Some years back I wrote a program in C++ using an obvious object-oriented architecture. Then, later, I had to rewrite it in C, and I learned some pretty good lessons about software design.
The Problem
The original program is a little hard to explain, so I’ll invent a new problem to use as an example: making a classic hack-and-slash rogue-like game. The player controls a hero in a dungeon fighting monsters like orcs and dragons. How will you model the monsters in code?
Two Solutions
If you’ve learned about OOP, this is an obvious application of polymorphism. You can create a Monster
base class, then use inheritance to create subclasses like
Orc
and Dragon
for each type of monster. Unlike some toy examples of
polymorphism, this one is actually 100% valid and works correctly. I’ll call this the code-oriented solution.
Once upon a time I would have accepted that as the obviously proper model and not thought about it any more. But
here’s another solution: create a single Monster
class, and a
single MonsterSpec
class. All monsters, regardless of type,
are straightforward instances of Monster
. What makes an orc
an orc and a dragon a dragon is a pointer to an immutable MonsterSpec
instance. All orcs share a common MonsterSpec
instance that specifies orc attributes like strength, speed
and aggressiveness, as well as orc animations and sound effects, and similarly there’s another MonsterSpec
for every other type of monster. I’ll call this the
data-oriented solution.
Comparison
If all you want to implement is monsters moving around the dungeon and attacking the player, the two solutions have their minor pros and cons, but are mostly equivalent. The difference starts to appear when you add more features. The code-oriented solution solves the problem using code, so other related problems end up being solved with code as well. Likewise, the data-oriented solution makes data the solution to problems.

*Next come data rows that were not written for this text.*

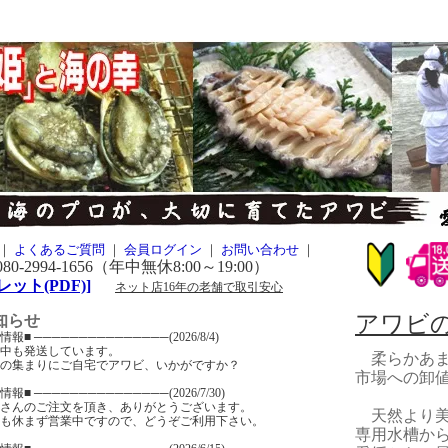
｜
よくあるご質問
｜
会員ログイン
｜
お問い合わせ
｜
2994-1656（年中無休8:00～19:00）
ット(PDF)]
ネット店16年の老舗で取引安心
アワビ
知らせ
報■ ───────────────(2026/8/4)
中も発送しています。
柔らかあま
の集まりにご自宅でアワビ、いかがですか？
市場への卸
報■ ───────────────(2026/7/30)
さんのご注文を頂き、ありがとうございます。
天然より美
も休まず営業中ですので、どうぞご利用下さい。
専用水槽か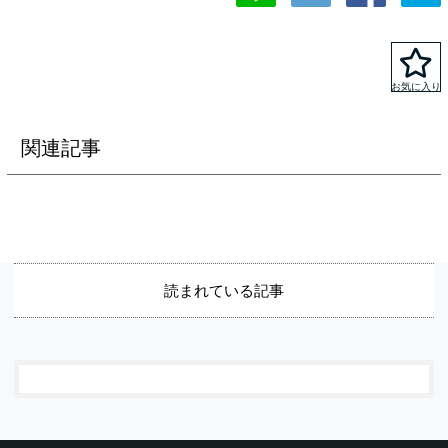
関連記事
読まれている記事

For example, say you want the game to load pre-designed dungeon maps with monsters. The code-oriented OOP solution
will have you writing a MonsterFactory
with OrcFactory
and DragonFactory
implementations so that you can create the appropriate
monsters specified in the map data. The data-oriented solution just requires a table that can look up MonsterSpec
instances by name or something. Now you want to implement
saving and loading of games – and hence monsters. With the code-oriented solution, you’ll end up writing serialisation
and deserialisation code for each subclass of Monster
. With
the data-oriented solution, you just need a way to (de)serialise a Monster
instance. Now (the big one) suppose you want dungeon maps to be
able to create new dungeon-specific monsters. The code-oriented solution requires a plugin system, and a way for map
data generation to be integrated with the code build system, so that map data can stay binary compatible with the code.

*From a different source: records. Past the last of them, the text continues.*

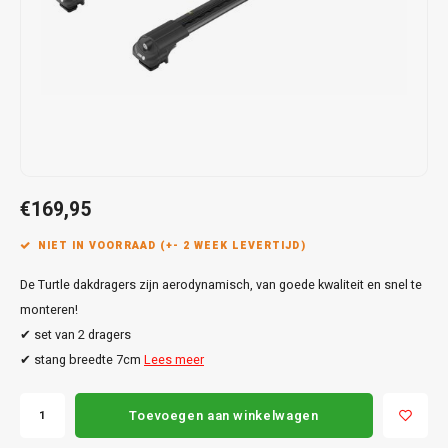
Touar
XC90
Honda
Jeep
Peugeot
Q8
X1
Nemo
Range
Stonic
GLK
Mokk
Bippe
Sceni
Leon
Toura
Hyundai
Mazda
Renault
X2
S-Ma
GLS
Mokka
Exper
Tarra
T-Roc
Infiniti
Mercedes
Toyota
X3
Transi
M-Kla
Vivar
Partn
Trans
Jeep
Mitsubishi
Volkswagen
X5
Trans
V-Kla
Zafira
Rifter
Tigua
€169,95
Kia
Nissan
Viano
Travel
NIET IN VOORRAAD (+- 2 WEEK LEVERTIJD)
Land Rover
Opel
Vito
De Turtle dakdragers zijn aerodynamisch, van goede kwaliteit en snel te
Lexus
Peugeot
monteren!
X-Kla
✔ set van 2 dragers
Mazda
Porsche
✔ stang breedte 7cm
Lees meer
Mercedes
Renault
Toevoegen aan winkelwagen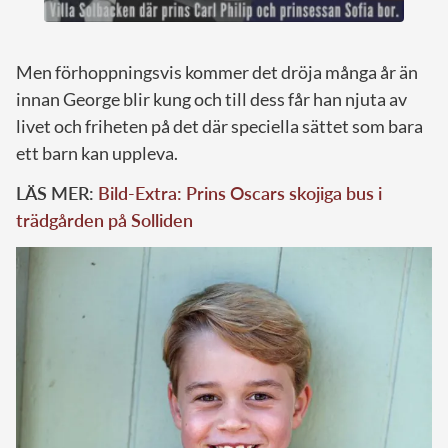
Men förhoppningsvis kommer det dröja många år än
innan George blir kung och till dess får han njuta av
livet och friheten på det där speciella sättet som bara
ett barn kan uppleva.
LÄS MER:
Bild-Extra: Prins Oscars skojiga bus i
trädgården på Solliden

The data-oriented solution just needs the specs for the new monster.
So, Data-Oriented Solutions Win?
I deliberately picked this example to highlight the mistake I originally made: jumping to a model that embodied the
solution in code (i.e., a class hierarchy) when most of the problems were about data. As a counterpoint, if the game
needed each monster to have complex, specialised AI, then that would be a problem of code. (Though it’s
popular in real game development to embed a scripting language so that behaviour can be data.) A hybrid approach is
possible – if you know about how polymorphism is
implemented, you might notice that MonsterSpec
is just
like a vtable that contains data instead of function pointers (and why not have both?).

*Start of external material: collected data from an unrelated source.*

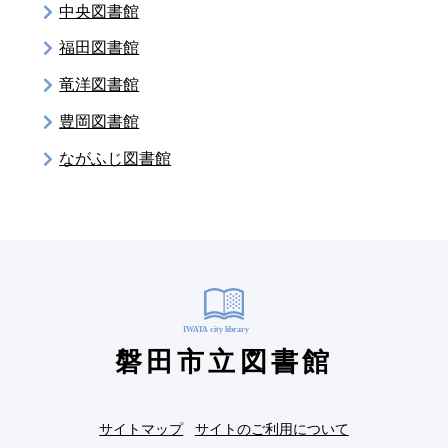
中央図書館
福田図書館
竜洋図書館
豊岡図書館
ながふじ図書館
磐田市立図書館
サイトマップ
サイトのご利用について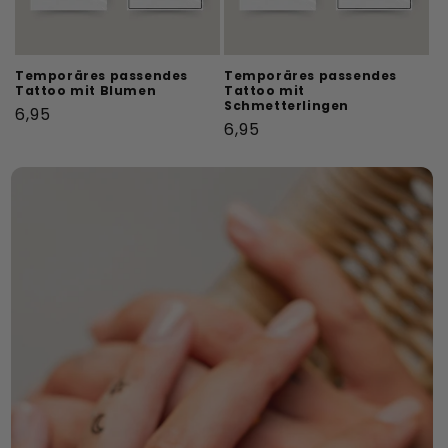
Temporäres passendes
Temporäres passendes
Tattoo mit Blumen
Tattoo mit
Schmetterlingen
Normaler
6,95
Normaler
6,95
Preis
Preis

When using a language like C, a drawback of data-oriented architecture is that code can be statically checked but data can’t, so the data language needs to be simple. Not all languages have the same hard dichotomy of code-is-rigid-data-is-flexible. At the extreme is Lisp, where data is code and code is data – with the downside that not even code can be statically checked. Other languages have run-time reflection (e.g., Java) or compile-time reflection (e.g., D). But being conscious of code versus data is important for simple, maintainable software.